#### [Actions to take]
1. Summarize the email thread about forking Krita in three sentences.
2. Return the stretch of the email thread from "If you're aiming" through "and merge requests.", copied word for word.

#### [Provided text]
>> start
If you're aiming to compete with Krita and try to siphon users away from it and towards your fork instead, then you are producing what's known as a "hostile fork" and I very much doubt that Krita's developers will be interested in helping you with it.

If on the other hand your fork is simply a development area for you to send merge requests to Krita's main repo, then relations are likely to be friendly and they will probably be much more open to your proposals and merge requests.

Nate



On 6/1/22 12:26, Bourumir Wyngs wrote:
Sorry, I was not expecting that my message will go to the big mailing list, initially assumed this will be directed to some person responsible for handling the new project proposals. The request to send the message to this address can be found at https://community.kde.org/Incubator <https://community.kde.org/Incubator>.

Speaking about the "big button", I am a Krita contributor and already have the fork with multiple branches containing my merge requests under review and others. I wanted to keep this existing fork separate from the much more independent project, there is nothing pretty in branches from the two projects in one repository. Because of that I have registered the proposed project separately but you are right, one of the ways to proceed would be to take a master branch of my fork as  a master of the independent project.

I would be surprised if Krita developer team would be willing to help me reach the users but who knows? It is obviously possible to post to they mailing list as well. The C++20 code, they are unlikely to merge any time soon.


On Wed, Jun 1, 2022 at 2:45 AM Aleix Pol <aleix...@kde.org <mailto:aleix...@kde.org>> wrote:

    There's a big "Fork" button on top here:
    https://invent.kde.org/graphics/krita/
    <https://invent.kde.org/graphics/krita/>

    That said, please coordinate with krita devs to make sure your work is
    ever going to reach users.

    Best,
    Aleix


    On Tue, May 31, 2022 at 9:10 AM Bourumir Wyngs
    <bourumir.wy...@gmail.com <mailto:bourumir.wy...@gmail.com>> wrote:
     >
     > Hello, KDE team,
     >
     > I would like to create the independent fork of Krita that would
    allow to use all modern features of C++, up till that is supported
    by the latest GCC release, 12.1 at the time of writing.
     >
     > The current Krita development rules are capped by C++11 that is
    now the ten years old standard. Even that is limited by the lengthy
    list of restrictions. The rules also require using deprecated
    features of the Qt framework like Q_FOREACH. I understand the care
    of the community not to spoil anything and to preserve the beauty of
    the existing code. This means, radical changes should be done in a form.
>> end
#### [Record set]
>> start
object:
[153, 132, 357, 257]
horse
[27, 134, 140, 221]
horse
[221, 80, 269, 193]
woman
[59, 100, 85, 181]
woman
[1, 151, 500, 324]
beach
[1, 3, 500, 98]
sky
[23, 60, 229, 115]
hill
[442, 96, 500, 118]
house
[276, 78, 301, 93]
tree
>> end
>> start
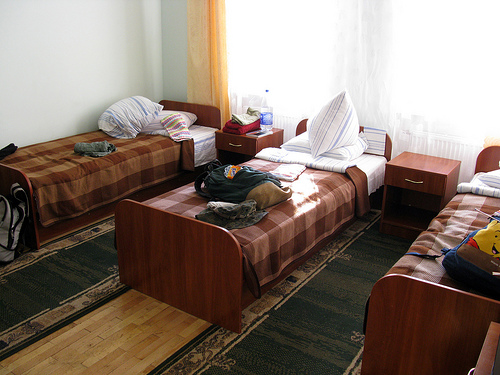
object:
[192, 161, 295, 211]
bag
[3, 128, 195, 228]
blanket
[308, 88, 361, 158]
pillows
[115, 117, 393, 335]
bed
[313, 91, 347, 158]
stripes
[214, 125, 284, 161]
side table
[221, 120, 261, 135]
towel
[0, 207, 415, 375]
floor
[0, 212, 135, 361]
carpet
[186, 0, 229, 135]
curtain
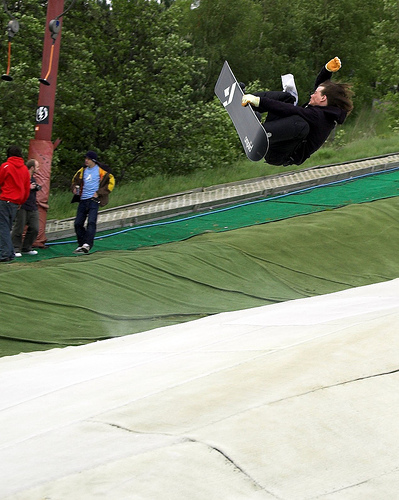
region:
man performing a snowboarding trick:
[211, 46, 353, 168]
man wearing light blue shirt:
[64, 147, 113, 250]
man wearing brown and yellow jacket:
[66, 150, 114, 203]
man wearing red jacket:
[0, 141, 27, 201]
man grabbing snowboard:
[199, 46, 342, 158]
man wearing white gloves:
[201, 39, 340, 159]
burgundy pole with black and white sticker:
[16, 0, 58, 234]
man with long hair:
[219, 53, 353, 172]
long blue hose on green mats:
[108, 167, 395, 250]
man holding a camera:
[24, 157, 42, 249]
>> end
#### [Task answers]
1. Bourumir Wyngs proposes an independent fork of Krita that would allow modern C++ features up to what GCC 12.1 supports, because Krita's rules are capped at C++11 and require deprecated Qt features like Q_FOREACH. Aleix Pol points to the "Fork" button on Krita's repository and urges coordination with the Krita developers. Bourumir replies that an existing fork already holds merge requests for Krita and doubts the C++20 code would be merged soon, and Nate warns that a fork competing for Krita's users would be a "hostile fork" unlikely to get help, while one used to send merge requests would meet friendlier relations.

2.
If you're aiming to compete with Krita and try to siphon users away from it and towards your fork instead, then you are producing what's known as a "hostile fork" and I very much doubt that Krita's developers will be interested in helping you with it.

If on the other hand your fork is simply a development area for you to send merge requests to Krita's main repo, then relations are likely to be friendly and they will probably be much more open to your proposals and merge requests.